-- BEGIN ROWS --

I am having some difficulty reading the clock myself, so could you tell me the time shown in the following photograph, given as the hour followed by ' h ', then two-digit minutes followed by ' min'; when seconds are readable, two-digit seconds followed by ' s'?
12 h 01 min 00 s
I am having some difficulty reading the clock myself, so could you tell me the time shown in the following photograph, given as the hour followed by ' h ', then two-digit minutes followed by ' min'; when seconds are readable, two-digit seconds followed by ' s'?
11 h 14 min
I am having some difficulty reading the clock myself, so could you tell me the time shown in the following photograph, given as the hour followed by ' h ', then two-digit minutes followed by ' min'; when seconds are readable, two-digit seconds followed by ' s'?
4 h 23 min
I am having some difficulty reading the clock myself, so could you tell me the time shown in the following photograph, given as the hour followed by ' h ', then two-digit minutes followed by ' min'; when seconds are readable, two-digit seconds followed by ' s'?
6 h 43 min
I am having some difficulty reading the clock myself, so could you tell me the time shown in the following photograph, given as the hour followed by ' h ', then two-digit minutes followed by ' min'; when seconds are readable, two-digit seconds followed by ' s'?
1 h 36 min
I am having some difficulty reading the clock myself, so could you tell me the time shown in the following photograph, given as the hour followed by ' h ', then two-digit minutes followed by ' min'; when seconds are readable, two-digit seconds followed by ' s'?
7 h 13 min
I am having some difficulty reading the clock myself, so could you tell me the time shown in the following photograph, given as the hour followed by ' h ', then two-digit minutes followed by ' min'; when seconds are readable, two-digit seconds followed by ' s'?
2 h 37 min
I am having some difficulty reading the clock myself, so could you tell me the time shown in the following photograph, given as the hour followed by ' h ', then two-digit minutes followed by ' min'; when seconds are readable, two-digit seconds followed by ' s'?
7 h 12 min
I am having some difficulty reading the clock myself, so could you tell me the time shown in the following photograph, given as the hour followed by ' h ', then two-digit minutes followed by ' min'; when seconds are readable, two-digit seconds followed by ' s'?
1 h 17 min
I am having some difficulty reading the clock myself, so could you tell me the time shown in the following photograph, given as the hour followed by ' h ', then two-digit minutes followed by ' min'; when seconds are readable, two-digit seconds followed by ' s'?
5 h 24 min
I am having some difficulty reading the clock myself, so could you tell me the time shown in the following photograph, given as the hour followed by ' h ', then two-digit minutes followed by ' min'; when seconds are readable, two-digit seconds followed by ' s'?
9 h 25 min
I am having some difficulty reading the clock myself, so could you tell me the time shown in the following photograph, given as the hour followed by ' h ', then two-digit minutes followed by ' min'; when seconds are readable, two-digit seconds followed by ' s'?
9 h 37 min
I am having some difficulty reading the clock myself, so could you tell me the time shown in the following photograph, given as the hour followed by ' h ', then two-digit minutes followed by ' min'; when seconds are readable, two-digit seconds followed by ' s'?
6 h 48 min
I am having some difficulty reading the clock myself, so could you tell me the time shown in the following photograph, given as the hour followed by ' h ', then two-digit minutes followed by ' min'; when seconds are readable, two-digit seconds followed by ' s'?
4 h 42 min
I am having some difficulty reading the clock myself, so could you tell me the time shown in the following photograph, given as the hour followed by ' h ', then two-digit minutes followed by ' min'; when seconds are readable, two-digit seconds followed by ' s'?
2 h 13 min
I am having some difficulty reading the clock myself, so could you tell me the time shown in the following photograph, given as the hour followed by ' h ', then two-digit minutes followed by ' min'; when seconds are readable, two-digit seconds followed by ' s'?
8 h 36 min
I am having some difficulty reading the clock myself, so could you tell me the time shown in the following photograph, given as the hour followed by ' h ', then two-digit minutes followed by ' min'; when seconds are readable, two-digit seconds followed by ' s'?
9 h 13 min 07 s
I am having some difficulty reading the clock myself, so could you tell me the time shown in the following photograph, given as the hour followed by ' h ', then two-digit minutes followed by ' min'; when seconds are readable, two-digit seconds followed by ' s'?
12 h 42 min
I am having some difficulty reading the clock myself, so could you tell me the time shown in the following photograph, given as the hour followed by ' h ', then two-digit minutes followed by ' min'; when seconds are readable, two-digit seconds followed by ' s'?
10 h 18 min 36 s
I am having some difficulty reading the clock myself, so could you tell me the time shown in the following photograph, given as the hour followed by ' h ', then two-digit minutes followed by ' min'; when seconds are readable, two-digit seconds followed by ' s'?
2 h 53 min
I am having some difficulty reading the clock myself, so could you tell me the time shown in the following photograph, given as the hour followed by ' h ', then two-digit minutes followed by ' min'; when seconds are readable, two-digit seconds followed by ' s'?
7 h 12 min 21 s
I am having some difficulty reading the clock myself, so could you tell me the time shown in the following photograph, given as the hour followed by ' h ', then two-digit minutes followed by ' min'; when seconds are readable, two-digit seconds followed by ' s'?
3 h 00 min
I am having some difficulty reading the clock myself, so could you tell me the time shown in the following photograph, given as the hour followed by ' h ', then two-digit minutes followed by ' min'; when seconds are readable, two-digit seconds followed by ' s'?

-- END ROWS --

### EXERCISE INSTRUCTIONS
Could you extract every one of the entries above and reproduce it verbatim?

### CORRECT RESULT
I am having some difficulty reading the clock myself, so could you tell me the time shown in the following photograph, given as the hour followed by ' h ', then two-digit minutes followed by ' min'; when seconds are readable, two-digit seconds followed by ' s'?
12 h 01 min 00 s
I am having some difficulty reading the clock myself, so could you tell me the time shown in the following photograph, given as the hour followed by ' h ', then two-digit minutes followed by ' min'; when seconds are readable, two-digit seconds followed by ' s'?
11 h 14 min
I am having some difficulty reading the clock myself, so could you tell me the time shown in the following photograph, given as the hour followed by ' h ', then two-digit minutes followed by ' min'; when seconds are readable, two-digit seconds followed by ' s'?
4 h 23 min
I am having some difficulty reading the clock myself, so could you tell me the time shown in the following photograph, given as the hour followed by ' h ', then two-digit minutes followed by ' min'; when seconds are readable, two-digit seconds followed by ' s'?
6 h 43 min
I am having some difficulty reading the clock myself, so could you tell me the time shown in the following photograph, given as the hour followed by ' h ', then two-digit minutes followed by ' min'; when seconds are readable, two-digit seconds followed by ' s'?
1 h 36 min
I am having some difficulty reading the clock myself, so could you tell me the time shown in the following photograph, given as the hour followed by ' h ', then two-digit minutes followed by ' min'; when seconds are readable, two-digit seconds followed by ' s'?
7 h 13 min
I am having some difficulty reading the clock myself, so could you tell me the time shown in the following photograph, given as the hour followed by ' h ', then two-digit minutes followed by ' min'; when seconds are readable, two-digit seconds followed by ' s'?
2 h 37 min
I am having some difficulty reading the clock myself, so could you tell me the time shown in the following photograph, given as the hour followed by ' h ', then two-digit minutes followed by ' min'; when seconds are readable, two-digit seconds followed by ' s'?
7 h 12 min
I am having some difficulty reading the clock myself, so could you tell me the time shown in the following photograph, given as the hour followed by ' h ', then two-digit minutes followed by ' min'; when seconds are readable, two-digit seconds followed by ' s'?
1 h 17 min
I am having some difficulty reading the clock myself, so could you tell me the time shown in the following photograph, given as the hour followed by ' h ', then two-digit minutes followed by ' min'; when seconds are readable, two-digit seconds followed by ' s'?
5 h 24 min
I am having some difficulty reading the clock myself, so could you tell me the time shown in the following photograph, given as the hour followed by ' h ', then two-digit minutes followed by ' min'; when seconds are readable, two-digit seconds followed by ' s'?
9 h 25 min
I am having some difficulty reading the clock myself, so could you tell me the time shown in the following photograph, given as the hour followed by ' h ', then two-digit minutes followed by ' min'; when seconds are readable, two-digit seconds followed by ' s'?
9 h 37 min
I am having some difficulty reading the clock myself, so could you tell me the time shown in the following photograph, given as the hour followed by ' h ', then two-digit minutes followed by ' min'; when seconds are readable, two-digit seconds followed by ' s'?
6 h 48 min
I am having some difficulty reading the clock myself, so could you tell me the time shown in the following photograph, given as the hour followed by ' h ', then two-digit minutes followed by ' min'; when seconds are readable, two-digit seconds followed by ' s'?
4 h 42 min
I am having some difficulty reading the clock myself, so could you tell me the time shown in the following photograph, given as the hour followed by ' h ', then two-digit minutes followed by ' min'; when seconds are readable, two-digit seconds followed by ' s'?
2 h 13 min
I am having some difficulty reading the clock myself, so could you tell me the time shown in the following photograph, given as the hour followed by ' h ', then two-digit minutes followed by ' min'; when seconds are readable, two-digit seconds followed by ' s'?
8 h 36 min
I am having some difficulty reading the clock myself, so could you tell me the time shown in the following photograph, given as the hour followed by ' h ', then two-digit minutes followed by ' min'; when seconds are readable, two-digit seconds followed by ' s'?
9 h 13 min 07 s
I am having some difficulty reading the clock myself, so could you tell me the time shown in the following photograph, given as the hour followed by ' h ', then two-digit minutes followed by ' min'; when seconds are readable, two-digit seconds followed by ' s'?
12 h 42 min
I am having some difficulty reading the clock myself, so could you tell me the time shown in the following photograph, given as the hour followed by ' h ', then two-digit minutes followed by ' min'; when seconds are readable, two-digit seconds followed by ' s'?
10 h 18 min 36 s
I am having some difficulty reading the clock myself, so could you tell me the time shown in the following photograph, given as the hour followed by ' h ', then two-digit minutes followed by ' min'; when seconds are readable, two-digit seconds followed by ' s'?
2 h 53 min
I am having some difficulty reading the clock myself, so could you tell me the time shown in the following photograph, given as the hour followed by ' h ', then two-digit minutes followed by ' min'; when seconds are readable, two-digit seconds followed by ' s'?
7 h 12 min 21 s
I am having some difficulty reading the clock myself, so could you tell me the time shown in the following photograph, given as the hour followed by ' h ', then two-digit minutes followed by ' min'; when seconds are readable, two-digit seconds followed by ' s'?
3 h 00 min
I am having some difficulty reading the clock myself, so could you tell me the time shown in the following photograph, given as the hour followed by ' h ', then two-digit minutes followed by ' min'; when seconds are readable, two-digit seconds followed by ' s'?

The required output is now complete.